> _What this task involves_
Scan the listing below. Report each line that includes "press".

> _Data extract_
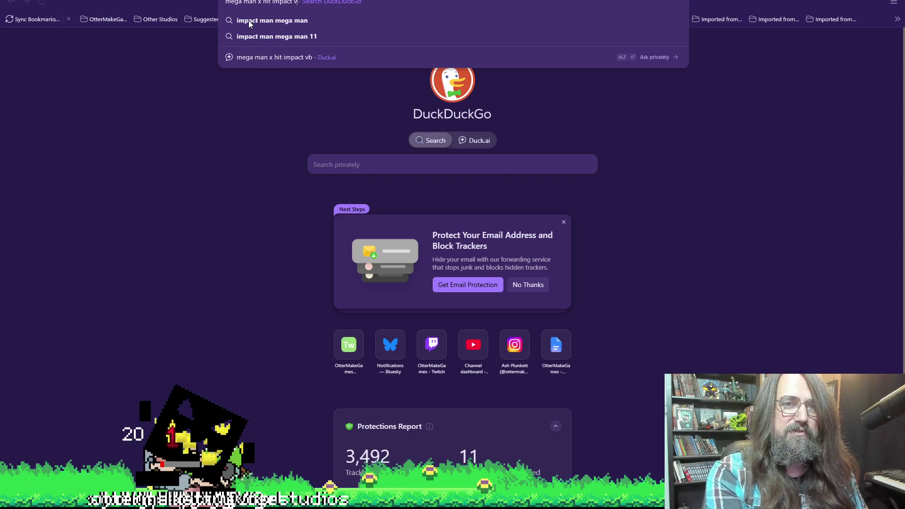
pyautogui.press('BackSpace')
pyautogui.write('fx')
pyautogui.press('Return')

> _Finished task_
pyautogui.press('BackSpace')
pyautogui.press('Return')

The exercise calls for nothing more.